Francesco Casetti, a professor in the Film Studies Program at Yale, kicked off the 2014–15 Convening Yale lecture series on September 25 with a discussion of the reactions that innovations in media have provoked throughout history.
Yale SOM's Convening Yale lecture series brings scholars from across the university to SOM to share their research and knowledge. SOM Senior Associate Dean Anjani Jain introduced Casetti as "a leading intellectual of Italian cinema."
In a talk titled "To Live with Media, Old and New," Casetti explored the ambivalence with which people and societies react to changes in media. Since the invention of the Guttenberg press, through the dawn of the "electronic age," and into today's "digital age," people have responded to media innovation with feelings of both enthusiasm and anxiety, he said.
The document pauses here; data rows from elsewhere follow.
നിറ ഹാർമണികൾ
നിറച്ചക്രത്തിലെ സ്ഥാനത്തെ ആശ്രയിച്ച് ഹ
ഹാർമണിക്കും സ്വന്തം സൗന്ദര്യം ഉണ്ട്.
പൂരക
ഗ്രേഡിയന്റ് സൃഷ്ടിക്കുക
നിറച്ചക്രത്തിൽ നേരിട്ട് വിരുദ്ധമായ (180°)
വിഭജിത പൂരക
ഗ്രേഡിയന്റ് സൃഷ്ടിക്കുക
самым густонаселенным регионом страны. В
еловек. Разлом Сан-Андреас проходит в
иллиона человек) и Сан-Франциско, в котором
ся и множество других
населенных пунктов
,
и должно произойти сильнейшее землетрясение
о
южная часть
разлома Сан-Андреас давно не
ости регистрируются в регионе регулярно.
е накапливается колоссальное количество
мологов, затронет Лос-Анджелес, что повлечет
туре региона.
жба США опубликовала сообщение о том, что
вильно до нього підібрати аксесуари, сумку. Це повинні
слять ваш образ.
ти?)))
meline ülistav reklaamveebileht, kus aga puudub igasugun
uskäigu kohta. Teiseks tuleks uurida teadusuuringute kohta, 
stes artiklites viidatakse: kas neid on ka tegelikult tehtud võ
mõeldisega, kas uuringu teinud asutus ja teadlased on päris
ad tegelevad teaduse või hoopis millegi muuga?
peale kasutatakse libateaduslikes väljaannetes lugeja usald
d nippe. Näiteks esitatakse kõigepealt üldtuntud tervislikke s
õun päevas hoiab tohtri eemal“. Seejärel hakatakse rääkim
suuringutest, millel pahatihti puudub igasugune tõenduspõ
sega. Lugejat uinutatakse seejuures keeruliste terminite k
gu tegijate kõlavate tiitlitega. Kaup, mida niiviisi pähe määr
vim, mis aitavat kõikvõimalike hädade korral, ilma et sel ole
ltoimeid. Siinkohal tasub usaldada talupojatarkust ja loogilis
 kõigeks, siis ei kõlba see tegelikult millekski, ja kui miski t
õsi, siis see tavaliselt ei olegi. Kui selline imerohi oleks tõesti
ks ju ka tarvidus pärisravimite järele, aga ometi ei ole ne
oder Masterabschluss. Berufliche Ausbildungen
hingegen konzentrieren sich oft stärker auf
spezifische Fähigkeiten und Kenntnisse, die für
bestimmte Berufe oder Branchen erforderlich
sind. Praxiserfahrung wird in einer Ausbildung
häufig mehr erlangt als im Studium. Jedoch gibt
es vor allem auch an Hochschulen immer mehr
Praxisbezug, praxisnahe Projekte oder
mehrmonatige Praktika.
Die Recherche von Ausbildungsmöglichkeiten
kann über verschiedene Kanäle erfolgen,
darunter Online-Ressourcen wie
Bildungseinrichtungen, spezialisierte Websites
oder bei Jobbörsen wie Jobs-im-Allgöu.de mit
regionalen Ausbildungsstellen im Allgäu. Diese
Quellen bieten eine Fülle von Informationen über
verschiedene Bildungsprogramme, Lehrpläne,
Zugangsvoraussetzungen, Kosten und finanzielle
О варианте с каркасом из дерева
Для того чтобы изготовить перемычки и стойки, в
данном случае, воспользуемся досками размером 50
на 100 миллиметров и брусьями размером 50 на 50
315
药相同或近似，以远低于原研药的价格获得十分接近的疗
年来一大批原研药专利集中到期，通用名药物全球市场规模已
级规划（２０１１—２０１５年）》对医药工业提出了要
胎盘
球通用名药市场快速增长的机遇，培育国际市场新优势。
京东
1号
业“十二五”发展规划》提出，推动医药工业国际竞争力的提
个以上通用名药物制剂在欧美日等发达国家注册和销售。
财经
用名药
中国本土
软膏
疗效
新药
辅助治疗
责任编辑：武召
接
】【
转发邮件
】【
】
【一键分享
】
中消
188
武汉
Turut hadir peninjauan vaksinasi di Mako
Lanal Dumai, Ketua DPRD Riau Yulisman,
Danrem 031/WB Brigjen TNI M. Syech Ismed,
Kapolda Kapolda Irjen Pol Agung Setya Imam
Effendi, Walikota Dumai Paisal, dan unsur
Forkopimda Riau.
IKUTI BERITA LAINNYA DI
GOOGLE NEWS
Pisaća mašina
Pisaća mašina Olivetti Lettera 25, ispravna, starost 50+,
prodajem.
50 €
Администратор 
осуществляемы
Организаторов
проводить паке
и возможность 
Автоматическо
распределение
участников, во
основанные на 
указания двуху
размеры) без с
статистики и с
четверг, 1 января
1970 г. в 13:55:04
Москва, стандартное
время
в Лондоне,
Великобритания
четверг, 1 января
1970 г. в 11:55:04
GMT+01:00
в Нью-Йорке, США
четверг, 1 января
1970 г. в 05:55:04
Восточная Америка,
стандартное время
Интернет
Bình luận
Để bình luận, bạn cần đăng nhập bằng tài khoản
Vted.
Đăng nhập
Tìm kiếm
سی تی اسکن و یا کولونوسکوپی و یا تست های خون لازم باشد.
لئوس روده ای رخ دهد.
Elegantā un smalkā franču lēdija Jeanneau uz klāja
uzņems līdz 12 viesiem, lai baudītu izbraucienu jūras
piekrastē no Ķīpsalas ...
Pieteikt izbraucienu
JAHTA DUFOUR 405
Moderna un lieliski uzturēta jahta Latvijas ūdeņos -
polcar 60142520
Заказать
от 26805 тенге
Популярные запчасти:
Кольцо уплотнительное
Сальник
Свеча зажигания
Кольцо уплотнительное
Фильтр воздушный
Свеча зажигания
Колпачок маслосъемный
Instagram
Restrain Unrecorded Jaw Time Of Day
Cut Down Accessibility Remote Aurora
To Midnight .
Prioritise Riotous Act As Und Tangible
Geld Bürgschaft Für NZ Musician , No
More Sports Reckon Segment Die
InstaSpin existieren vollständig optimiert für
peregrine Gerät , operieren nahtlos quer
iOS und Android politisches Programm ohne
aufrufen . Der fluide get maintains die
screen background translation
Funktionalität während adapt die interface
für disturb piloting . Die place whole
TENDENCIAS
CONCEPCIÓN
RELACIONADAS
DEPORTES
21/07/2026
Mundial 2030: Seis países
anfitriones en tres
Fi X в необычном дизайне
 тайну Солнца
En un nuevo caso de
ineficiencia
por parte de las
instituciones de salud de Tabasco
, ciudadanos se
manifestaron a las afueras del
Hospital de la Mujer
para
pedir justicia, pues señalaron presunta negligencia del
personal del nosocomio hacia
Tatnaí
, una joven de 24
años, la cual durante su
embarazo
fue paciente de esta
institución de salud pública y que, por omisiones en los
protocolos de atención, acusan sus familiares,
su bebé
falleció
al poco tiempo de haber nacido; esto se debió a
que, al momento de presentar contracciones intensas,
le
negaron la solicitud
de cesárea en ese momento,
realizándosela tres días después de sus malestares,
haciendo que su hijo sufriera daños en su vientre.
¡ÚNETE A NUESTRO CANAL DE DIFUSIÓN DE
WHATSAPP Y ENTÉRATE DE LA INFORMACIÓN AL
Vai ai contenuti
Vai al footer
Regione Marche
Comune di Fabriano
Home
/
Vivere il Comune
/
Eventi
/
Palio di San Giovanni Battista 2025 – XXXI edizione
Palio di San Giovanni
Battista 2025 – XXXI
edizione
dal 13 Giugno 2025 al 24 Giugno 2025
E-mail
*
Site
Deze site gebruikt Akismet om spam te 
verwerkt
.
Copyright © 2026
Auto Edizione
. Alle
The power of media to both deliver—and shape—information causes much of the uneasiness, Casetti said. "Media are technical devices for context and relationships," he explained. "This is why precisely they raise so many anxieties. They are not neutral. They mediate."
Casetti called today's digital age the "age of the virtual, where the real and the possible merge." He cautioned that the newest media innovations are not always the best or most insightful, and that they should complement, not necessarily replace, existing devices.
"A skillful use of all tools sometimes is smarter than the next or the most modern device," he said. "We do not live just with the new media. We live with the old."